Et ce d’autant que les personnes âgées sont désormais plus au fait des services proposés en Ehpad. Elles posent par exemple des questions précises sur le taux d’encadrement et les thérapies proposées par l’établissement. Elles sont aussi plus soucieuses du soin apporté à la décoration des lieux et à la restauration. Elles comparent la qualité de chaque établissement et font, quand elles le peuvent, jouer la concurrence. « D’une génération de résidents ayant connu la Seconde guerre mondiale, assez discrète par peur de déranger, nous basculons progressivement vers une génération plus exigeante, plus consumériste : la génération du baby-boom, analyse Didier Sapy, Directeur de la Fédération nationale avenir et qualité de vie des personnes âgées (Fnaqpa). Celle-ci a des attentes plus fortes et mieux exprimées au regard du prix qu’elle paie pour être prise en charge en Ehpad. » Cela vaut aussi pour les familles, plus pointilleuses et plus procédurières qu’auparavant.

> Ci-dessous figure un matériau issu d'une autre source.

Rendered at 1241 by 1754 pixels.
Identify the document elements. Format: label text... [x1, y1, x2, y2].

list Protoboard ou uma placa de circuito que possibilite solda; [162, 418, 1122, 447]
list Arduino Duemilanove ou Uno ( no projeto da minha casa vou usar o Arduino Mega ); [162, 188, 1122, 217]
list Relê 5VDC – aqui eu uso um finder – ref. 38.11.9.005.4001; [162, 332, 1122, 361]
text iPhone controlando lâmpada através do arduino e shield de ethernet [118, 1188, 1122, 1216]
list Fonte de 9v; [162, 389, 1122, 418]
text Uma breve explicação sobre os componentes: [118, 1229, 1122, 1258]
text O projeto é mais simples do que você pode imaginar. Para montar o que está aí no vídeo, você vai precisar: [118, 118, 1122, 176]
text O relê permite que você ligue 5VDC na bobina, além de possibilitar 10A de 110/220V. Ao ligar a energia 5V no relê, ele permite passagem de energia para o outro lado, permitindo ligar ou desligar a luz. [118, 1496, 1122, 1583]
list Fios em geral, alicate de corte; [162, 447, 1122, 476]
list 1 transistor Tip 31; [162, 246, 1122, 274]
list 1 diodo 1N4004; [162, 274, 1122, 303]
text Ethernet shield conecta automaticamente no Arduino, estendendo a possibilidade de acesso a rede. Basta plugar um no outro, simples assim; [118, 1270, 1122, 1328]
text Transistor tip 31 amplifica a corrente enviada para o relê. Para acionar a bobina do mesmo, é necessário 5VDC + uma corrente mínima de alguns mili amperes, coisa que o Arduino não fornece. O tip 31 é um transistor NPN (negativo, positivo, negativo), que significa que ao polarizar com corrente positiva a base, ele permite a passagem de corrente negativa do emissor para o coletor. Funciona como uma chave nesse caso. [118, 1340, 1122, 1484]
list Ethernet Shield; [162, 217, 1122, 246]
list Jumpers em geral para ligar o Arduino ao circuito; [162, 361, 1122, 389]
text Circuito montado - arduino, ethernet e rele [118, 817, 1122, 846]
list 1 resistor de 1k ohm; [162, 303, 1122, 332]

Bien entendu, les nouvelles attentes des résidents et de leurs proches ne sont pas nécessairement illégitimes. Reste que pour y faire face,  les établissements devront opérer une véritable « révolution culturelle » dans laquelle les directeurs d’Ehpad ont tout leur rôle à jouer, prévient Didier Sapy. Et ce, malgré la limite de leurs ressources disponibles.

 

Gérer la mixité des profils

Afin de faire cohabiter des résidents atteints de pathologies différentes et de degrés de perte d’autonomie variables, certains directeurs d’établissements et leurs équipes opteront pour la mise en place de structures fermées pour certains résidents, notamment ceux atteints de la maladie d’Alzheimer ou d’une maladie apparentée, par exemple des Centres d’activités naturelles tirées d’occupations utiles (Cantou). D’autres préfèreront miser sur la mixité et créeront des équipes travaillant spécifiquement sur ce sujet. « Tout est envisageable, il n’y a pas de modèle type », explique Élodie Hemery, adjointe en charge du secteur médico-social au sein de la Fédération hospitalière de France (FHF). Cela dépend du projet d’établissement, du projet de vie des résidents, du projet médical pour chacun d’eux ainsi que de la dynamique des équipes. L’important ? Une prise en charge de qualité, conclut la FHF.